GIVEN TEXT -

§ §

Summer’s here and it’s time to make the most of July’s (hopefully) sunny weather with all our favourite things like gardening, outdoor dining and BBQs. There’s still plenty to be getting on with this month, though, including watering, looking after the lawn and tending to the allotment or veg patch if you have one.

What flowers and veg to grow in July

Flowers you can plant in July

By now, if you planned ahead, your garden will be full of July flowers providing a riot of colour. If you’ve not yet fully planted your summer border, though, don’t worry! You’re not too late. As opposed to planting from seed (which unfortunately you are a bit too late for) you can plant pre-grown plants from your local wilko, nursery or garden centre into fresh soil. To add some colour to your garden, these are the flowers to plant now for summer:

  • Begonia – coloured large blooms which thrive in both sun and partial shade
  • Nasturtium – these multicoloured flowers are perfect for hanging baskets
  • Aster – tough perennials available in a variety of colours which thrive through the height of summer
  • Gloriosa Daisy – radiant yellow coloured flowers to brighten up any garden

If you want to grow flowers straight from seed, plant the seeds from the above flowers around February/April time and you should see them blooming in July.

Veg to plant in July

Growing your own veg is not only a great way to introduce nature into your garden, it’ll also provide you with tasty home-grown produce for your whole family, helping to teach kids exactly where their dinner’s come from. It’s not too late for planting pre-sown vegetables in July, and some straight from seed. So if you’re wondering what vegetable to plant in July, wonder no more!

  • Spring cabbage – perfect for sowing now in seed trays or a seed bed ready to be transplanted to the veg patch in Sept/Oct when things should be a bit calmer on the patch!
  • Root vegetables – carrots, turnips and beetroot can still be sown in July – but don’t leave it any later
  • Peas – be quick with peas and beans, July is your last chance
  • Leeks and brassicas – plant out now for your winter crop if you haven’t already

Lawn care

For many of us, the lawn is the centrepiece of the garden. To keep it in its best condition, when your lawn is actively growing, it’s a great idea to invest in some good lawn feed. This will help give you a luscious, green and healthy lawn throughout the whole year, not just when you’re feeding it. You’ll want to keep on top of mowing the lawn over some to avoid any added stress – about once a week, or every other week, should do the job. During dry weather, remember to raise your lawn mower blades to let the grass grow a little longer – this’ll help keep it greener and help retain moisture too. Starting to get some bare spots? Late summer/easrly autumn is the perfect time to sow some grass seed – so now’s the perfect time to start thinking about that. After some more lawn care tips? Check out our 4 step guide to the perfect lawn.

§ §

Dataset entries

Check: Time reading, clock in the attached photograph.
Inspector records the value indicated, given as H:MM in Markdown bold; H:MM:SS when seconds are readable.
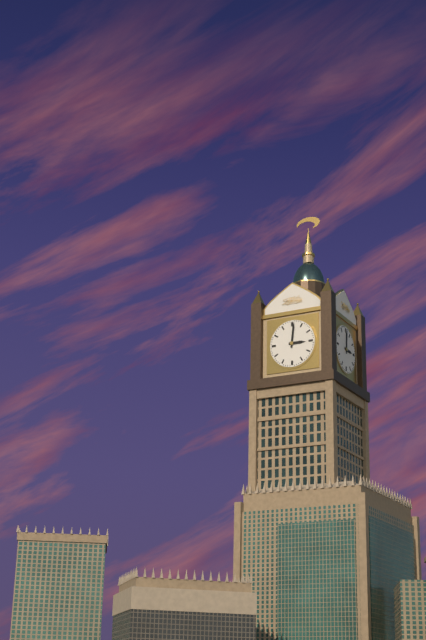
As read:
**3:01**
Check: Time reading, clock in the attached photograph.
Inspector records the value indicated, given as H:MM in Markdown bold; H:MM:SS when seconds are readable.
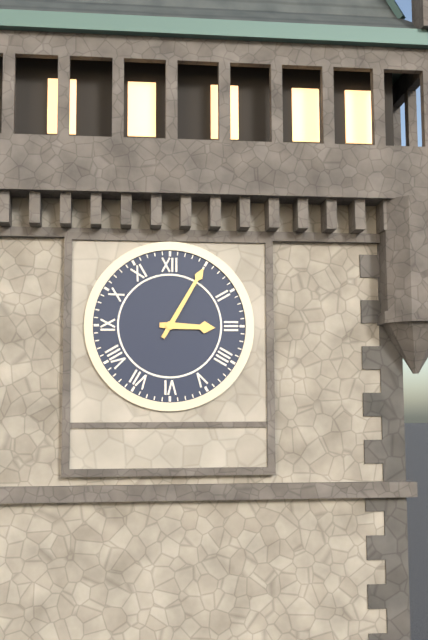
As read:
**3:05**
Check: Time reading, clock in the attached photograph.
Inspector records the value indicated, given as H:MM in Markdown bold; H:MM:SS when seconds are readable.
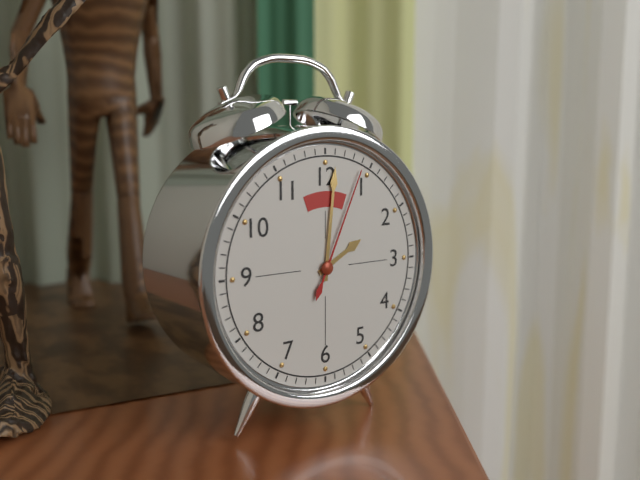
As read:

§ §

WRITTEN INSTRUCTION A - According to the July gardening guide, when should you raise your lawn mower blades?
WRITTEN INSTRUCTION B - Replace "whole family" with "entire household" in the July gardening guide, and write out the part from "Growing your own" up to and including "wonder no more!".
WRITTEN INSTRUCTION C - Carry on writing the July gardening guide from the point where it stops.

WRITTEN RESPONSE A - During dry weather.

WRITTEN RESPONSE B -
Growing your own veg is not only a great way to introduce nature into your garden, it’ll also provide you with tasty home-grown produce for your entire household, helping to teach kids exactly where their dinner’s come from. It’s not too late for planting pre-sown vegetables in July, and some straight from seed. So if you’re wondering what vegetable to plant in July, wonder no more!

WRITTEN RESPONSE C -
Water plants the eco-friendly way

To maintain colour and life in your garden throughout warm and dry spells, it’s important to keep on top of watering. However, it’s during these dry times that water needs to be used even more carefully and thoughtfully. Here are some of our top tips on how you can water the garden in a more eco-friendly way:

  1. Invest in a water butt – plants prefer rain water to tap water and it’s a great way of making the most of natural resources when we do get the odd shower.
  2. Use a layer of mulch – applying a thick layer of compost, mulch or bark chippings on soil between plants to help keep the moisture in and suppress weeds – win, win!
  3. Use ‘grey’ water – cooled bath water or washing up water can be re-used as long as it’s not laced with strong detergents or household cleaning agents and isn’t too greasy. Use on the roots only and avoid the leaves for best results.
  4. Attach a trigger gun to your hose pipe or use a watering can to preserve water.
  5. Always water your plants in the cool of the evening or very early in the morning, allowing the water to get to the root before it evaporates in the heat of the day.
  6. Water the base of plants where it can get to the roots quicker rather than over foliage.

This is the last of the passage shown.